Почему, спрашивала себя Кэрол, восставала она против отдельных лиц? Ведь враги не отдельные люди, а установления, которые наделяют своими недостатками всех, кто им верно служит. Они утверждают свою тиранию, пользуясь всевозможными обличьями и высокими словами, такими, как «благовоспитанное общество», «семья», «церковь», «здоровая коммерция», «партия», «родина», «превосходство белой расы». Как убедилась Кэрол, единственная защита против них — беззлобный смех.
ГЛАВА ТРИДЦАТЬ ВОСЬМАЯ
IКэрол прожила в Вашингтоне год и устала от своего бюро. Работа там была сносная, гораздо лучше домашней, но слишком прозаичная.
Она сидела одна за маленьким круглым столиком на балконе кондитерской Раушера и пила чай с коричным печеньем. Шумно влетели четыре молодые девушки. За минуту до этого Кэрол чувствовала себя молодой и веселой и была довольна своим черным с зеленой отделкой костюмом. Но, глядя на этих совсем еще юных, тонконогих девушек, на их нежные шеи, видя, с каким изящным равнодушием они держат папироски, рассказывают «альковные» анекдоты и говорят, что «надо бы прокатиться в Нью-Йорк посмотреть что-нибудь стоящее», она почувствовала, что сама она стара, провинциальна и неинтересна. Ей захотелось уйти от этих блестящих, но холодных детей в мир более простой и отзывчивый. Когда же они выпорхнули и одна из них что-то приказала шоферу, на балконе остался не мятежный философ, а поблекшая правительственная служащая из Гофер-Преря, штат Миннесота.
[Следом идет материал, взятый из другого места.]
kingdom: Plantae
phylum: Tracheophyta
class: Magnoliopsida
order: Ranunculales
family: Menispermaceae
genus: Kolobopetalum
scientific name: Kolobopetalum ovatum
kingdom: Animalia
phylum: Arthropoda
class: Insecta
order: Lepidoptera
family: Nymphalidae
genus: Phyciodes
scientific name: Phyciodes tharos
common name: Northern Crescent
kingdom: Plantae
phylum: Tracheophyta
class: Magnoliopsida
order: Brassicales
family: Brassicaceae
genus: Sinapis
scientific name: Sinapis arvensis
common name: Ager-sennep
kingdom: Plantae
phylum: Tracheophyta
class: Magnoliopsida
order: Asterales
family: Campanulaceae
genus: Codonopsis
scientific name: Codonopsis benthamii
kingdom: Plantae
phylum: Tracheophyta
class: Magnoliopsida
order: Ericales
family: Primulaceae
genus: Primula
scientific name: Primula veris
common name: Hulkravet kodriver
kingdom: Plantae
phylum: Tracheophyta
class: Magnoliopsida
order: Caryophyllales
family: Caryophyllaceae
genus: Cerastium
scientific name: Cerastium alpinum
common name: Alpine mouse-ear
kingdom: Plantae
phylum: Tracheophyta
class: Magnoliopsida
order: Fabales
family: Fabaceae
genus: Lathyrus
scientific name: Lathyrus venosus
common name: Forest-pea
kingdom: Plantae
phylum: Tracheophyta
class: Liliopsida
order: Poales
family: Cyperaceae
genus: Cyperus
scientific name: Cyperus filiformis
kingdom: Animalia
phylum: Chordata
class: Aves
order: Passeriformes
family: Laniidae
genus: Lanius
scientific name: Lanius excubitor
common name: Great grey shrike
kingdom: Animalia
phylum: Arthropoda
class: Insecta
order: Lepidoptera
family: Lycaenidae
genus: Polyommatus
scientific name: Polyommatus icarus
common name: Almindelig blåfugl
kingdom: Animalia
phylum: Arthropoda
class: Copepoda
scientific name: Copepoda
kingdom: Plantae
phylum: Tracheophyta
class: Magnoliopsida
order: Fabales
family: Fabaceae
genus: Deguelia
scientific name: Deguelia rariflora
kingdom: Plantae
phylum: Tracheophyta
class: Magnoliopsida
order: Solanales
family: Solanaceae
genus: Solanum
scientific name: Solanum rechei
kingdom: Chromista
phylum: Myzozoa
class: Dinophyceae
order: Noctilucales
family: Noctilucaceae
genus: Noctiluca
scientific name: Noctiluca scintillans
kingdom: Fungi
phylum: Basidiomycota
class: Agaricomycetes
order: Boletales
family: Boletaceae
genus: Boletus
В унынии побрела Кэрол по Коннектикут-авеню. Вдруг она остановилась, и сердце ее замерло. Навстречу ей шли Гарри и Хуанита Хэйдок. Она бросилась к ним, расцеловала Хуаниту, а Гарри в это время объяснял:
— Собственно, мы не собирались в Вашингтон. Мне нужно было в Нью-Йорк — сделать кое-какие покупки. У нас даже не было вашего адреса. Приехали утром и вот все ломали себе голову, как вас разыскать.
Она была искренне огорчена, узнав, что они уезжают в тот же вечер часов в девять, и не отставала от них почти все время. Она свезла их обедать к Сент-Марку. Облокотившись на стол и подавшись вперед, она с волнением слушала о том, что «у Сая Богарта была инфлуэнца, но, конечно, у него хватило подлости остаться в живых».
— Уил писал мне, что мистер Блоссер уехал. Как у него шли дела?
— Великолепно! Великолепно! Большая потеря для города. Настоящий общественный деятель, что и говорить!